L'imprimatur multilatéral et le traitement en tant que créancier préférentiel réduiraient les garanties exigées pour les transactions et permettraient à l'ICF d'offrir davantage de produits contribuant au développement des marchés locaux, d'accroître la liquidité et d'attirer les investisseurs privés vers le risque de change en tant que classe d'actifs. Cette évolution, conjuguée à la multiplication des possibilités de compensation des risques, accroîtrait l'efficacité du capital, permettant à l'ICF d'offrir une capacité de couverture de 10 dollars pour chaque dollar de capital, soit le double de celle de TCX.
L'ICF devrait être en mesure de supporter un minimum de 250 milliards de dollars d'exposition brute au risque de change afin de démontrer le sérieux de ses intentions, d'attirer du capital-risque privé et de commencer à s'attaquer au risque de change.
Pour ce faire, il devrait disposer d'un capital d'environ 25 milliards de dollars, dont seulement 5 milliards de dollars seraient nécessaires à la mise en place de l'ICF.

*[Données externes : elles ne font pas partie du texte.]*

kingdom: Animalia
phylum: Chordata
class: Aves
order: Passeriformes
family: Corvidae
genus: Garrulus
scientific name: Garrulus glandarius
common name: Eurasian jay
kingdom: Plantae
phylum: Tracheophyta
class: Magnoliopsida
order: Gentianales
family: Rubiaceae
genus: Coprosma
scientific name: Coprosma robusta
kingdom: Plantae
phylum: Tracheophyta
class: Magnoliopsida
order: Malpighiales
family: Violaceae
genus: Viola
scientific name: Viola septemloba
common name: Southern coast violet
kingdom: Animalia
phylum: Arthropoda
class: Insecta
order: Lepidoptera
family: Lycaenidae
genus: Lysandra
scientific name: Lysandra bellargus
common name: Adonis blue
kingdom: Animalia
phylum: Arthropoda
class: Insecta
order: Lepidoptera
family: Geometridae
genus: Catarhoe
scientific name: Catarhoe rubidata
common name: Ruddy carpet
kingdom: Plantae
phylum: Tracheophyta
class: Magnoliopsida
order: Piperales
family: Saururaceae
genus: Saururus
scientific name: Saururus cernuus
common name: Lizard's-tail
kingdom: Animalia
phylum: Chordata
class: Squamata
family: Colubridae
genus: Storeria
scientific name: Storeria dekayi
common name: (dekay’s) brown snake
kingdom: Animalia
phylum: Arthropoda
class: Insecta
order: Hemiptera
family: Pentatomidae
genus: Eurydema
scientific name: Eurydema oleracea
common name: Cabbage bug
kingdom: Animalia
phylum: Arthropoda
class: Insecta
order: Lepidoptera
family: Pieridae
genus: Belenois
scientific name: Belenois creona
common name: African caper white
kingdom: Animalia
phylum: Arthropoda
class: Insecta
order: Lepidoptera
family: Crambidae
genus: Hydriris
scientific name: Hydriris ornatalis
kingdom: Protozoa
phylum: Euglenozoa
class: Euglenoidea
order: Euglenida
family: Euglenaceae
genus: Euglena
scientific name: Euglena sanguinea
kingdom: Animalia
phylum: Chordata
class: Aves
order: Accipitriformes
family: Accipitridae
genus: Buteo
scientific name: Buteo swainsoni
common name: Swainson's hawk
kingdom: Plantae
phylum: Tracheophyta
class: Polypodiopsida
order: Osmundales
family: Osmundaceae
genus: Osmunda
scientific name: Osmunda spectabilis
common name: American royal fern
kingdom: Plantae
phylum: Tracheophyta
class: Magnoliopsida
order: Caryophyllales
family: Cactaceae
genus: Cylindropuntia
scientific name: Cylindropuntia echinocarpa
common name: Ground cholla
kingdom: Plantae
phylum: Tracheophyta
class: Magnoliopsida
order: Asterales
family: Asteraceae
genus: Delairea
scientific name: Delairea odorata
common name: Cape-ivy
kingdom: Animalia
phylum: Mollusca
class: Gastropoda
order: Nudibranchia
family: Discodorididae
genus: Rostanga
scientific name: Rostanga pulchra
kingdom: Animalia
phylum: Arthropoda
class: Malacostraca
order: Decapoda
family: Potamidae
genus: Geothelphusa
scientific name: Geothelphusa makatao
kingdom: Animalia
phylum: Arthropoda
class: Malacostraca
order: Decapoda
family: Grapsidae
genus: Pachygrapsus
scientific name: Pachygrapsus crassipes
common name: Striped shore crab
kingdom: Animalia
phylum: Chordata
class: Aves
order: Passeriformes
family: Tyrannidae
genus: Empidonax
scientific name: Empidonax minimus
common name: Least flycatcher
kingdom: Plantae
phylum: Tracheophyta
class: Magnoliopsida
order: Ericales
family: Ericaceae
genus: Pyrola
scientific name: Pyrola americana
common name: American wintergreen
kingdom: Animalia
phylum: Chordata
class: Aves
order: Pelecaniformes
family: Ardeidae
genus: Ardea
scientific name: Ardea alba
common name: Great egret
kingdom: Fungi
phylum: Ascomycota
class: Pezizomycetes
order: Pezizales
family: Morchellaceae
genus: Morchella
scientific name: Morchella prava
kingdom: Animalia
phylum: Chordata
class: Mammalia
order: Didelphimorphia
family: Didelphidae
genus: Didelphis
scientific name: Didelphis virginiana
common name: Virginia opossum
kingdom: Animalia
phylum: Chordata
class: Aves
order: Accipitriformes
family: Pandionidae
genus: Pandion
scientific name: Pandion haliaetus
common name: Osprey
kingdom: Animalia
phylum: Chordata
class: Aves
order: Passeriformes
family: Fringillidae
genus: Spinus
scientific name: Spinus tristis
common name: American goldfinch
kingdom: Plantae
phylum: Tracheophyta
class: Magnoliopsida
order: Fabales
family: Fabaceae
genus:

Ce petit montant permettra de s'attaquer à l'une des plus grandes sources de risque dans le financement des économies en développement et de débloquer des investissements productifs supplémentaires de centaines de milliards de dollars. Les marchés à terme des devises activés par l'ICF seraient plus réactifs aux changements politiques et aux conditions du marché et fourniraient un meilleur retour d'information que les marchés obligataires basés sur le dollar.
Les emprunts en dollars sont attrayants parce qu'ils sont assortis d'un taux d'intérêt plus faible, mais ils s'avèrent généralement plus coûteux à long terme si les monnaies locales perdent de la valeur. En évaluant de manière transparente le risque de change caché, l'ICF incitera davantage les emprunteurs et les prêteurs à adopter des monnaies locales et des politiques macroéconomiques plus solides, réduisant ainsi la fragilité des économies en développement. En retour, cela permettrait aux donateurs d'économiser une partie de l'argent qu'ils perdent actuellement en dépréciations fréquentes de la dette. Il existe peu d'utilisations plus efficaces et plus urgentes des maigres fonds des donateurs qu'un CIF. Il est temps d'agir.
Harald Hirschhofer, membre de NIFTYS, a également contribué à cet article.